Food! For most it is a delight, for some it is a curse, but for all it is necessary for life. For the most part we know what we are eating – especially when we home cook, but beneath the shiny packets of mass-produced foods, lie ingredients that don’t bear thinking about. This list explores ten of the most unusual ingredients used in cooking today – this is not a historic list – this is about food now. Enjoy!

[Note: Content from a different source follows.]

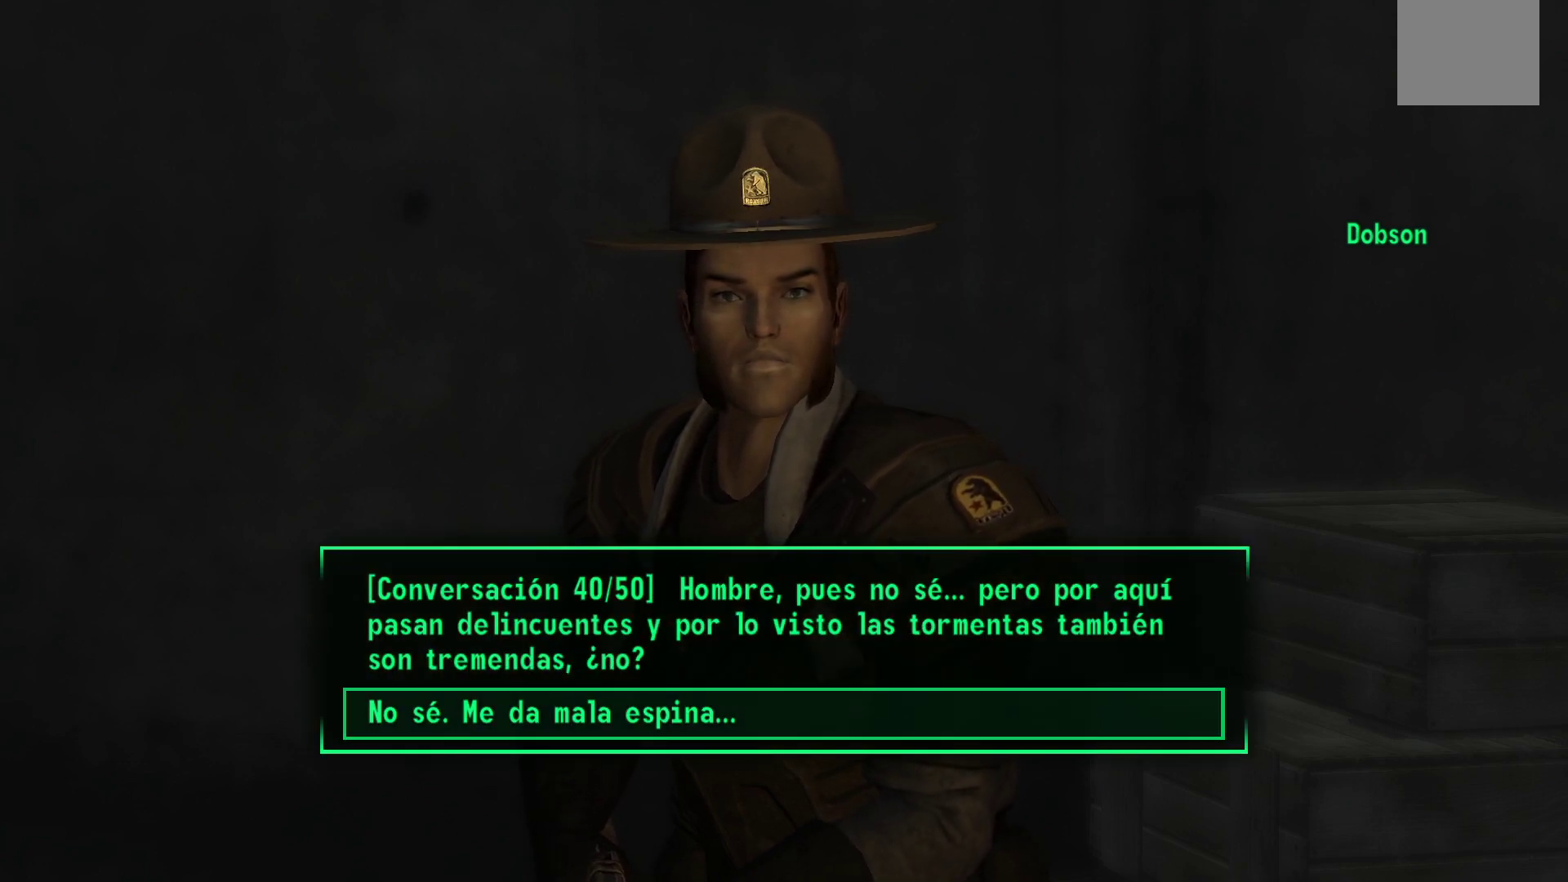
{"buttons": [], "left_stick": "center", "right_stick": "center", "events": []}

Gold is one of the most popular metals used in jewelry. It is also very useful in electronics. In addition to its more common uses, gold is used as a food additive – usually for decorative purposes in the form of gold leaf (E number E175). It is quite popular as an additive to alcoholic drinks and there is a traditional Polish and German liqueur called Goldwasser (Goldwater) which contains thousands of tiny flakes. Gold is inert to body chemistry so it passes through the body unaltered and has no nutritional value.
In August, 2006, the United States Food and Drug Administration approved the use of bacteriophages in the preparation of food (specifically ready to eat meat products). A bacteriophage is a virus that infects bacteria; the point of applying these viruses to food is that they will kill any bacteria that might cause food poisoning. Every year, 2,500 Americans get sick from listeriosis – consequently, millions of Americans now regularly chow down on viruses added intentionally to stop those few thousand people getting sick. The FDA does not require that food treated with these viruses should carry a label. Frighteningly, they say: “As long as it [is] used in accordance with the regulations, we have concluded it’s safe.” Worthwhile? You be the judge.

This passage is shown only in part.